Jahm Ibnu Safwan adalah tokoh Jabariah ekstrim dari Khurrasan. Ia adalah pendiri golongan Jahmiah  (istilah lain dari Jabariah) dalam kalangan Murji’ah.[12]
Disebut golongan ekstrim karena paham ini berpendirian bahwa manusia tidak mempunyai kehendak dan kemampuan untuk berbuat. Hanya Allah saja yang menentukan dan memutuskan segala amal perbuatan manusia.
Manusia tidak mempunyai kekuasaan untuk berbuat apa-apa, tidak mempunyai daya, tidak mempunyai kehendak sendiri dan tidak mempunyai pilihan. Manusia dalam perbuatannya adalah di paksa dengan tidak ada kekuasaan dan kemauan serta pilihan baginya.[13]

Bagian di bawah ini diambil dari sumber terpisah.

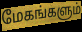
மேகங்களும்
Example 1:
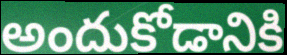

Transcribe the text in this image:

అందుకోడానికి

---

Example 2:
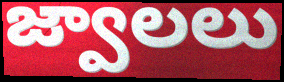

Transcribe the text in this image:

జ్వాలలు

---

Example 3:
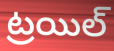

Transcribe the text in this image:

ట్రయిల్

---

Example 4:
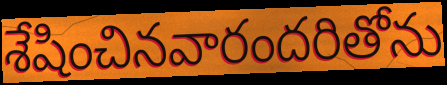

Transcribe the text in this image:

శేషించినవారందరితోను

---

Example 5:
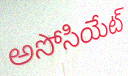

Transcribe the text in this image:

అసోసియేట్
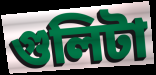
গুলিটা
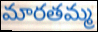
మారతమ్మ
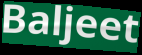
Baljeet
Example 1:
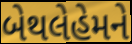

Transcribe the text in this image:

બેથલેહેમને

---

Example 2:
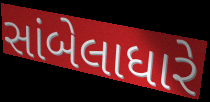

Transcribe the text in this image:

સાંબેલાધારે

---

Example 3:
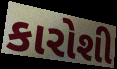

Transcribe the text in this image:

કારોશી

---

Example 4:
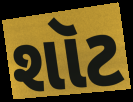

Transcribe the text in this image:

શૉટ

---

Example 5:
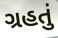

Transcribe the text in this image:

ગ્રહતું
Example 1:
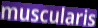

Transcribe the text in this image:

muscularis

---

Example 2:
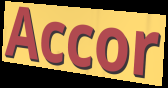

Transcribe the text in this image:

Accor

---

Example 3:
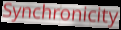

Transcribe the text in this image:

Synchronicity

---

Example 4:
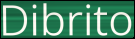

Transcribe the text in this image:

Dibrito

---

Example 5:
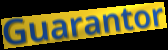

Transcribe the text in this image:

Guarantor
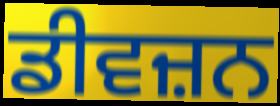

Mengenai ajaran keterpaksaan manusia dalam melakukan perbuatan, Jahm Ibnu Safwan berkata :
إنالا نسان مجبور فى أفعاله وإنه لاإختيارله وقدرة[14]

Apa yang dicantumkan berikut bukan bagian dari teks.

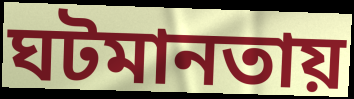
ঘটমানতায়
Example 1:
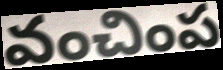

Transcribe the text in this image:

వంచింప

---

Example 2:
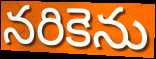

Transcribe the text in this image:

నరికెను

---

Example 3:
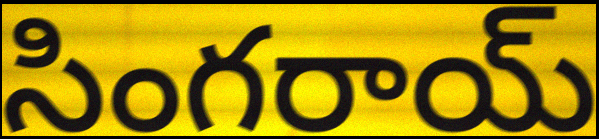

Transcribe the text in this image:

సింగరాయ్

Pada redaksi lain al-Syahrastani mengatakan dalam kitabnya al-Milal wa al-Nihal sebagai berikut :
وإنما هو مجبور فى أفعاله لا قدرة له ولاإردة ولا إختبار[15]
Oleh karena itu manusia hanyalah bagaikan benda-benda lain misalnya : pohon berbuah, yang menciptakan buah adalah Allah swt, bukan pohon itu. Manusia tidak ubahnya bulu burung yang di tiup angin. Bulu itu diam atau bergerak di tentukan ada atau tidaknya angin. Jadi segala perbuatan manusia bukan dari hasil kemauannya, melainkan perbuatan yang di paksakan kehendaknya. Termasuk bila manusia mencuri bukan atas kehendaknya melainkan Tuhanlah yang memaksanya mencuri.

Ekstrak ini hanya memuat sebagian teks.